Smoothing the Rough Road of Divorce

Let’s face it, divorce is hard. The choices you make, however, are what determine the difference between a tough, emotional time and a long-term disruption to your entire life.

Divorced Father on Docks

Knowing how to do this isn’t automatic, which is why we love to share resources like Chris Pirillo and relationship counselor Imei Hsu’s “50 Divorce Tips for Men”. Here’s a small sample:

  1. Make a commitment to take better care of yourself: mind, body, and soul. You are going to need everything you have to close the relationship. When it comes to the body, it’s “garbage in, garbage out.” If your partner has been providing all the meals, it’s time for you to learn simple procedures. Dining out every day is not only expensive, it may not be healthy unless you know something about selecting balanced meals. Consider Maslow’s Hierarchy of Needs: at the bottom level, you should be meeting your needs for food, shelter, rest, and safety. Get a haircut. Shower. Shave. Wear cologne. Don’t forget to remove extraneous ear and nose hair. The first thing to go for most men is self-maintenance. Keep your job and keep your friends by not smelling like beer and pizza, or looking like that’s all you eat.And if you didn’t do any of that before the divorce, there’s no time like the present to begin!
  2. Don’t engage in unnecessary emotional banter with your soon-to-be ex-partner (or anybody connected to her in some capacity for that matter). These fights are almost never worth having on the way out the door of the relationship. Be the bigger person in the room: end the fight, attempt to set up a more productive time to discuss any necessary questions or plans, and leave the room, if necessary or possible.
  3. Think before you put anything in writing: email, tweet, letter, etc.

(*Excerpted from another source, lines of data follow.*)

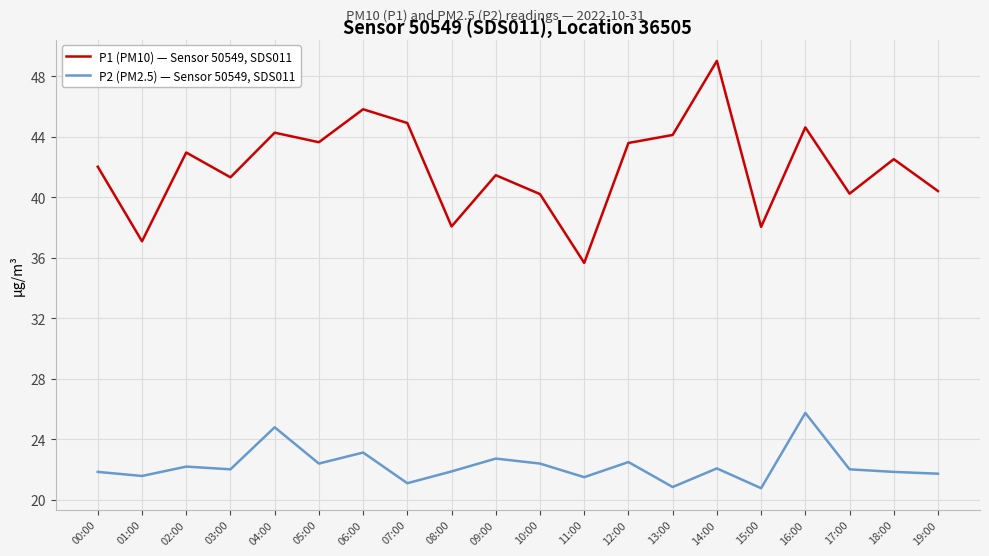

True or false: P1 (PM10) — Sensor 50549, SDS011 and P2 (PM2.5) — Sensor 50549, SDS011 cross at least once.

False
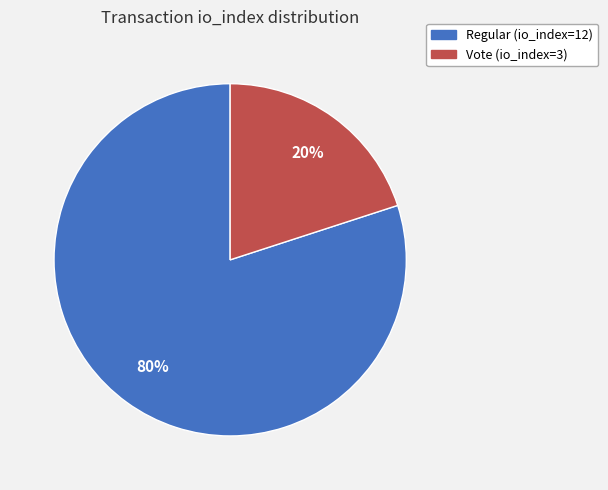

What is the largest slice in the pie chart?

Regular (io_index=12)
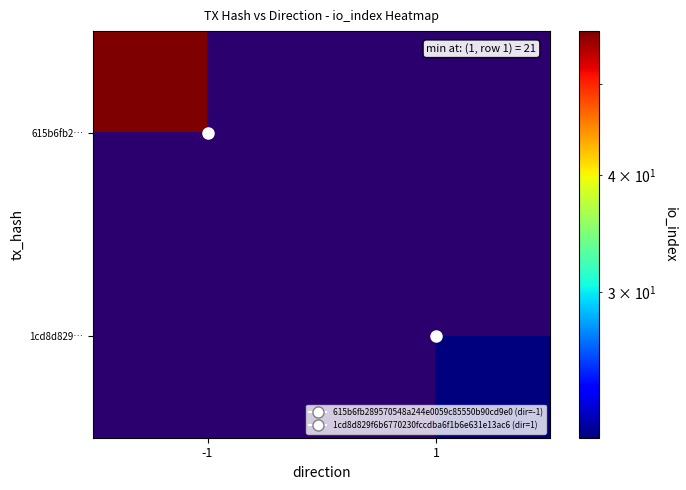

At which category does the chart reach its peak across all series?

-1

Whatever you post online could end up there forever. In the heat of the moment, it might seem funny to take revenge and say some tactless words, post funny pictures of your partner, or shame your partner by disclosing sacred stories shared between the two of you. If you must, write it down for PRIVATE purposes, have your laugh, and then discard it. You’ll be glad you didn’t air your passive-aggressive move in the public sector.
  4. Don’t use your partner as a therapist for your emotions. Ask friends to listen empathetically (without much feedback) if you need to vent. Pets make great listeners! Do not use your partner as a dumping ground for your guilt, anger, or remorse. If you have apologies to make for your behavior, let your partner know, and let your partner choose a time to hear this from you. Process your guilt and anger with someone else (but exercise discretion).

Following some simple rules can certainly help you through the process of divorce, along with finding help from a lawyer who understands your needs. Of course, divorce puts stress on you regardless of gender, and so the same authors have also put together “50 Divorce Tips for Women”.

Take a look at whichever list applies to you, and smooth that rough road out a little bit.